No movió la cabeza el hombre. Respiró hondo y se dispuso a escuchar los latidos del corazón, las sensaciones que corrían por sus venas mientras aquella sustancia empezaba a circularle. Ahí, sentado el hombre, mientras esperaba la vacuna, se desgranaron los recuerdos de los catorce meses transcurridos desde el inicio de la pandemia. Meses que había experimentado de la perplejidad y el miedo a la paciencia, con lapsos de desesperación y desesperanza, a veces de sufrimiento. Pasaron vertiginosos muchos números, un contador mortal que rebasaba los 200 mil y no se detenía un sólo día, ni uno. Los muertos que habían quedado atrás en esa larga noche de dolor y muerte. Se detuvo en los rostros conocidos, en los rostros más cercanos, los muertos más suyos, los que dolían. Vinieron momentos vividos, otros que se esfumaron por los encierros interminables. Del fondo de aquel arcón de recuerdos salieron los hijos del hombre, cada uno en el espacio donde siguen sentados cada mañana cinco días por semana, a veces aburridos, otras desconectados, escuchando clases interminables. Fastidiados de la dinámica, pero poco entusiasmados con la idea de volver a las aulas de nuevo. Cumplidas ciertas condiciones estudiar en casa tiene privilegios, aunque se extraña lo más lindo de la escuela: los amigos, el recreo, los juegos, la hora del desayuno, el afecto de los maestros.

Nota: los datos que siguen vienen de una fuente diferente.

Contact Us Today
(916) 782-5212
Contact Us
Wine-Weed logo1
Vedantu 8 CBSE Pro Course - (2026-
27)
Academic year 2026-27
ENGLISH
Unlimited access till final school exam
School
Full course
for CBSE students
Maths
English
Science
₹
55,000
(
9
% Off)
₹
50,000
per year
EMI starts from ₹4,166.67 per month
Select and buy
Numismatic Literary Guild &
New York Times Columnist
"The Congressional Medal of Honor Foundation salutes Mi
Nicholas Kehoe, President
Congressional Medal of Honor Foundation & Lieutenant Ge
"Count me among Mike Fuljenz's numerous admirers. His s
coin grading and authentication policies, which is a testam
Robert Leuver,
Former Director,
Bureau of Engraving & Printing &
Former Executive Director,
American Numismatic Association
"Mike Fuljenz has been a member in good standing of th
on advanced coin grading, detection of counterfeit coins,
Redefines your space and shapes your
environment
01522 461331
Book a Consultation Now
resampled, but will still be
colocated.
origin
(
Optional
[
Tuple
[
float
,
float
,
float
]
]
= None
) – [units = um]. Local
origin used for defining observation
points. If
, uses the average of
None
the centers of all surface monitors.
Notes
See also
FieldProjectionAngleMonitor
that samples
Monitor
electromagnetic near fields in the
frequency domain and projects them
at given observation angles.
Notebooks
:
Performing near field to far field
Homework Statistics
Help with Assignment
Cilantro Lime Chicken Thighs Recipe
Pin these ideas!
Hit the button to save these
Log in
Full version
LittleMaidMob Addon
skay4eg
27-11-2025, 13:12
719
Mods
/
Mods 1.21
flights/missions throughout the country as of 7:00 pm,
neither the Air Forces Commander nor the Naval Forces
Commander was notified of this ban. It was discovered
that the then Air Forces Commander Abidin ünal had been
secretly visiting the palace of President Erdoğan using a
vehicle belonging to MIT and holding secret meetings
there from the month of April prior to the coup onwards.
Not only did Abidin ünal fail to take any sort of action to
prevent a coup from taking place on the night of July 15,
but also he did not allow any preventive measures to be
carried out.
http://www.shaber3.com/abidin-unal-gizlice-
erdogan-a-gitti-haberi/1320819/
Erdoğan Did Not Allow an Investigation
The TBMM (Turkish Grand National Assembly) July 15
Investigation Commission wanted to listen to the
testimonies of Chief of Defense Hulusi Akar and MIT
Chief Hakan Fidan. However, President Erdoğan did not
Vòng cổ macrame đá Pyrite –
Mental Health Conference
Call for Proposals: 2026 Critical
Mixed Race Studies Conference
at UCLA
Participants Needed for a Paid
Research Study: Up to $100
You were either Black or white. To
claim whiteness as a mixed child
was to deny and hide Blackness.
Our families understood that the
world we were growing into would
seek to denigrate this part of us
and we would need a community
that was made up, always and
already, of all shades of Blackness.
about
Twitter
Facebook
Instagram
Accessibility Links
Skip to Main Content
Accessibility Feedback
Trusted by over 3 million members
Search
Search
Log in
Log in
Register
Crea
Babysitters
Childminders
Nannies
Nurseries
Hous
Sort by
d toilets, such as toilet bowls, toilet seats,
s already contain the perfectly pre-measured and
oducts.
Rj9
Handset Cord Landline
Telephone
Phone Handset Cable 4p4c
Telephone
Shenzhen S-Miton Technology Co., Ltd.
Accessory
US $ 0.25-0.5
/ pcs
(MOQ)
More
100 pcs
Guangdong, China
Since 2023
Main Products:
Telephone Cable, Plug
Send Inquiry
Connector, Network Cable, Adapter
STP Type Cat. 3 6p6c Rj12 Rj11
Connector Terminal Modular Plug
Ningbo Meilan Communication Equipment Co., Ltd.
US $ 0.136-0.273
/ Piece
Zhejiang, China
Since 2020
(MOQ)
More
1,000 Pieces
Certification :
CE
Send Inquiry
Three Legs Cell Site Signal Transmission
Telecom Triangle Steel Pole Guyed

Perdió la noción del tiempo. A las 10:45 el hombre fue interrumpido en la película de aquellos meses. Comenzó la inesperada activación física muy leve, aunque habría preferido quedarse sentado, decir que no tenía ganas o que el equilibrio se había afectado, pero habría sido peor. Se levantó sin ganas y movió la cintura, luego los pies, y cuando estaba a punto de detenerse pensó que no era el momento, que estaba cada vez más cerca de este capítulo de la pesadilla. Que no importaba resistir aquella tortura inocua. Además, cuando se detuvo en la enfermera que entusiasta les instruía adivinó, bajo el cubrebocas, alegría y una enorme vocación. La siguió más con los ojos que con el cuerpo y creyó esbozar una sonrisa, mientras se tocaba el brazo y palpaba algún dolor por la inyección. No había nada. Era hora de levantarse y partir. Era hora de cargar su sombra y los recuerdos.